Vi sono, sempre per la seconda Camera, due altre questioni pregiudiziali, prima di affrontare la più vera e maggiore. L'una è se una quota di senatori, il terzo, come dice il progetto, sia riservato alla elezione da parte dei Consigli regionali. Si oppongono gli antiregionalisti, che non si adattano al fatto compiuto dell'ente Regione, già entrato nel testo costituzionale; e motivano la loro particolare opposizione a questo punto col rilievo che la composizione del Senato diverrebbe un «fritto misto», e si determinerebbe una sperequazione per la non egualmente proporzionale rappresentanza assegnata alle Regioni. Sia lecito a tale riguardo rinviare alla discussione dell'apposito articolo; non mancano d'altra parte emendamenti che sopprimerebbero i 5 senatori attribuiti ad ogni Regione in più della quota proporzionale che le spetta in base alla sua popolazione.

Prescindendo per ora da ciò, sta di fatto — rispondono i sostenitori della rappresentazione regionale, — che introdotta la figura delle Regioni nell'ordinamento italiano, non si può non tenerne conto anche per la composizione del Senato. Senza arrivare a dire con l'onorevole Condorelli che il sistema regionale da noi adottato è un sistema federale.

Condorelli. Ho detto «cripto»...

Ruini, Presidente della Commissione per la Costituzione. ...E sia, ma federalista non è; ed anche il semplice Stato regionale, come lo ha chiamato Ambrosini, può giustificare questa modesta partecipazione degli organi costituiti nella Regione alla formazione di un ramo del Parlamento, che potrà così funzionare più efficacemente da coordinatore e mediatore fra gli interessi dei nuovissimi enti, da cui l'amico Conti tanto attende per il rinnovamento anche spirituale dell'Italia.

Tolta la quota pei Consigli regionali, restano i due terzi al sistema più generale di designazione. Ma si prospetta un'altra assegnazione di quota speciale. Si chiede da più parti che un nucleo di senatori sia sottratto al sistema normale di elezioni; e si fa sfilare una serie di soluzioni diverse, risalendo a criteri che si seguono in diversi paesi. Ecco la gamma di ipotesi. Vi è l'elezione d'una parte del Senato dalla Camera dei deputati; vi è una forma parziale di cooptazione esercitata dallo stesso Senato; vi è l'entrata di diritto nel Senato di chi riveste certe cariche od ha dati requisiti; vi è la nomina riservata al Capo dello Stato di un certo numero di Senatori. Questi senatori extra possono essere vitalizi, o designati per una sola legislatura, salvo riconferma.

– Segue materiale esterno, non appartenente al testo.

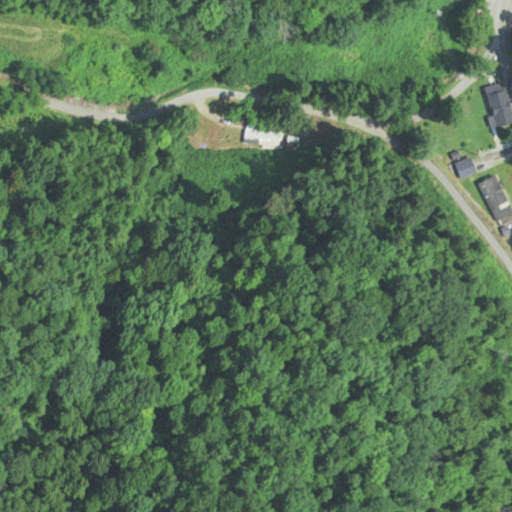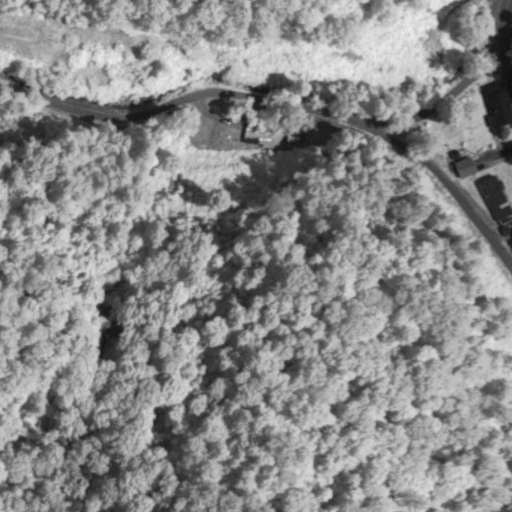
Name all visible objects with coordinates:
road: (505, 38)
building: (495, 105)
road: (256, 110)
building: (461, 169)
building: (491, 198)
road: (135, 392)
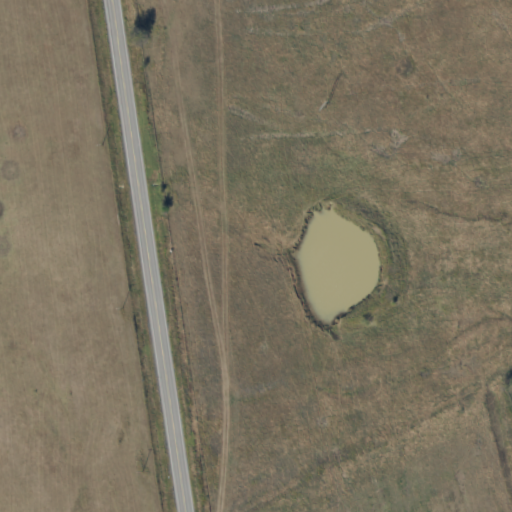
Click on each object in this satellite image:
road: (148, 256)
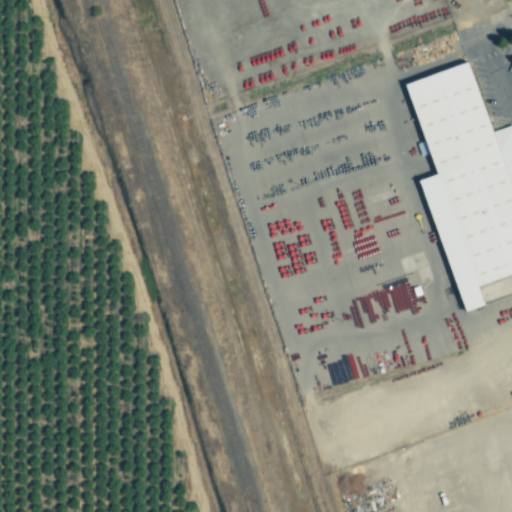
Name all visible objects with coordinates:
road: (492, 25)
road: (498, 69)
building: (463, 180)
building: (463, 182)
road: (276, 219)
railway: (174, 255)
building: (408, 480)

Siffatta casistica si riflette in emendamenti presentati od annunciati: che contemplano una quota di senatori di diritto (Preziosi); lasciati alla libera scelta del Capo dello Stato (Russo Perez); nominati dal Capo dello Stato fra date categorie (Rubilli, Di Gloria, Macrelli). Prevale il criterio di aprir le porte del Senato ad uomini che hanno rivestito alte cariche (Presidenza della Repubblica, delle Camere, del Consiglio, più volte Ministri) o sono stati deputati per più legislature; né si sottoporrebbero più alle dure fatiche d'una campagna elettorale, mentre gioverebbe al Paese che la loro competenza ed esperienza non mancasse nel Parlamento.

Riferisco i motivi addotti a favore di questo nucleo di senatori extra. Altri motivi si adducono in contrario: che ammettendo un'eccezione, più o meno larga, si snatura la sostanza elettiva del Senato; si pongono in essere stridenti disparità di membri vitalizi e di membri temporanei di una stessa Camera; si fa — io riferisco — un «pasticcio», per mere considerazioni personali.

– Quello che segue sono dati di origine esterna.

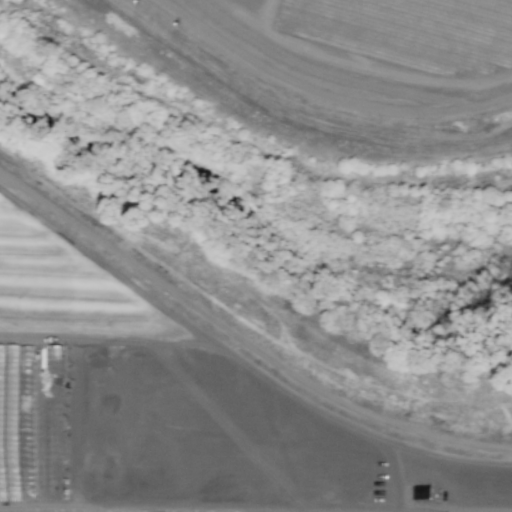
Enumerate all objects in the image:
crop: (336, 1)
river: (254, 252)
building: (54, 351)
crop: (176, 408)
building: (7, 485)
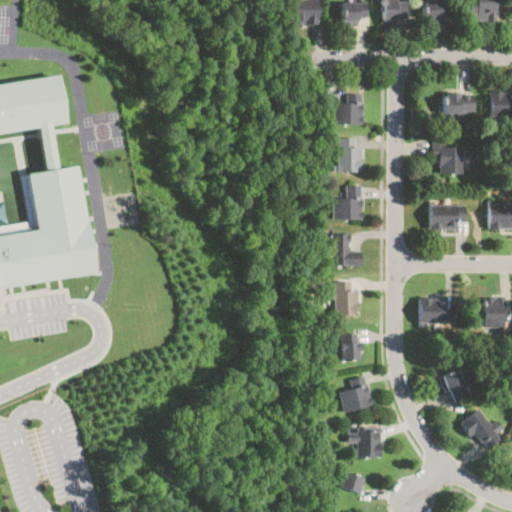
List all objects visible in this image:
building: (392, 9)
building: (431, 9)
building: (432, 9)
building: (481, 9)
building: (351, 10)
building: (390, 10)
building: (479, 10)
building: (511, 10)
building: (303, 11)
building: (349, 11)
building: (301, 12)
road: (13, 25)
road: (404, 42)
road: (403, 54)
road: (383, 59)
building: (30, 102)
building: (499, 102)
building: (454, 103)
building: (498, 103)
building: (455, 105)
building: (345, 110)
building: (346, 111)
road: (88, 152)
building: (346, 154)
building: (346, 154)
building: (445, 156)
building: (448, 157)
building: (42, 191)
building: (344, 202)
building: (347, 203)
building: (497, 214)
building: (499, 214)
building: (443, 215)
building: (444, 215)
building: (48, 230)
building: (339, 249)
building: (342, 250)
road: (453, 262)
road: (381, 271)
building: (341, 297)
building: (343, 298)
road: (395, 304)
building: (433, 310)
building: (434, 310)
building: (492, 311)
building: (489, 312)
road: (98, 335)
building: (347, 345)
building: (349, 346)
building: (453, 382)
building: (452, 383)
building: (352, 394)
building: (354, 394)
road: (31, 408)
building: (477, 427)
building: (478, 427)
building: (511, 438)
building: (364, 440)
building: (365, 440)
road: (437, 471)
building: (350, 480)
building: (348, 481)
road: (424, 482)
road: (475, 499)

Da fedele notaio, avverto che, per attenuare le obbiezioni, si fa avanti la proposta (di Persico e di altri) di una norma transitoria, che ammetterebbe l'immissione d'un gruppo di senatori di diritto — per anzianità politica e parlamentare — soltanto per il primo Senato da formarsi dopo la Costituzione, quando, d'altra parte, non si potrà ancora addivenire alle designazioni dei Consigli regionali.

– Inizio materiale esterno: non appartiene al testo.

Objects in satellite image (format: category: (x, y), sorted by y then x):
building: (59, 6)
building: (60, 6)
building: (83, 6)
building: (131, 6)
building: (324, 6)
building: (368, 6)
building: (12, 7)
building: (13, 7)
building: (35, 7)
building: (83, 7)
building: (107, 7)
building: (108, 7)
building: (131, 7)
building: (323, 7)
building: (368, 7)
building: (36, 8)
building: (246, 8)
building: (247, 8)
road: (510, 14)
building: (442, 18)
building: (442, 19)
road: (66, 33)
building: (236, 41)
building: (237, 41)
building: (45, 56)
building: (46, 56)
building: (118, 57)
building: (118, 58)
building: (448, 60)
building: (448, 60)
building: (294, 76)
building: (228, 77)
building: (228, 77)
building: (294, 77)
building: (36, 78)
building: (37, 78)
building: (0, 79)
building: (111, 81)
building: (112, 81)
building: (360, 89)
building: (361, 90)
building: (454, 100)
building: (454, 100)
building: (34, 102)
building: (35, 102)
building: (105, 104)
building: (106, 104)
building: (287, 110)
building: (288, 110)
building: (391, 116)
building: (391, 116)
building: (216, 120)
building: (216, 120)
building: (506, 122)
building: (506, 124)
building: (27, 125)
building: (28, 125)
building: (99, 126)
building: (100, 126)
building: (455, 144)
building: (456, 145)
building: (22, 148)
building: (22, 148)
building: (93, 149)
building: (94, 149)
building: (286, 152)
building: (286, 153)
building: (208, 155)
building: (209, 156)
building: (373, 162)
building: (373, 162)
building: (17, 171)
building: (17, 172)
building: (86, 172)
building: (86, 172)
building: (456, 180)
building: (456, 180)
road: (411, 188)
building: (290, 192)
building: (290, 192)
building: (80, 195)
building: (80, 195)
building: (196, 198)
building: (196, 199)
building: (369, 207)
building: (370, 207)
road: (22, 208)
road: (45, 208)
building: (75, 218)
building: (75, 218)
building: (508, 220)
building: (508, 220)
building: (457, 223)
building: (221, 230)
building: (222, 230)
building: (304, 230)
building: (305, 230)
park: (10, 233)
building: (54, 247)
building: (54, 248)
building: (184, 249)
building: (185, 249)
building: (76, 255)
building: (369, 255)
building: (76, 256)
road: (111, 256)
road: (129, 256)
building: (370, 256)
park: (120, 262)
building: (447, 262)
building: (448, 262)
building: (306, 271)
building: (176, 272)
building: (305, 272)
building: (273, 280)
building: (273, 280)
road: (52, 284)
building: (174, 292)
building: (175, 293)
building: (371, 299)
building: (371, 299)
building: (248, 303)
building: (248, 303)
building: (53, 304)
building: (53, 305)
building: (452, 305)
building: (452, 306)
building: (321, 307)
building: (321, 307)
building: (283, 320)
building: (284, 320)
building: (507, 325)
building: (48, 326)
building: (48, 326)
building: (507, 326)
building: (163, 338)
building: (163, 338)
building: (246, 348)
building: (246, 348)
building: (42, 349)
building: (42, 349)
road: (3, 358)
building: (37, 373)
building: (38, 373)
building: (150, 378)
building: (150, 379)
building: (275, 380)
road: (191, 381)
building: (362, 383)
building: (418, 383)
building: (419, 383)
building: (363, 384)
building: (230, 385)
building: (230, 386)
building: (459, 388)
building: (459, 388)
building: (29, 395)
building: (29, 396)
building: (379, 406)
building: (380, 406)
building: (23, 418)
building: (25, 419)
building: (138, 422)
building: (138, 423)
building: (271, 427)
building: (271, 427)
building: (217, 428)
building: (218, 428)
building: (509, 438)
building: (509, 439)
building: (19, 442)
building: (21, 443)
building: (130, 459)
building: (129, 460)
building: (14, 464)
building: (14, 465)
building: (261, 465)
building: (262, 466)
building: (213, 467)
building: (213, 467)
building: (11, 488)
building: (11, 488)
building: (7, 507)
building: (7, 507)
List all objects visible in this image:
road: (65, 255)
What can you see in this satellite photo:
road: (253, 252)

Basta con le minori questioni che pur daranno luogo a dibattito, ed io dovevo incanalarlo.

Per il Senato — detratte le quote accennate — vi è l'esigenza che il modo di nomina sia l'elezione; se no verrebbe meno il lineamento del nuovo Stato democratico. E, posta la ragione che giustifica l'esistenza di una seconda Camera, vi è pur l'esigenza che non sia un doppione assoluto dell'altra; se no, si farebbe più presto a sommare gli eletti ed a metterli dentro una sola aula. Altr'è che la differenza sia radicale o attenuata; anche in quest'ultimo caso può giovare un separato e successivo esame degli atti legislativi. Ma doppione non sia!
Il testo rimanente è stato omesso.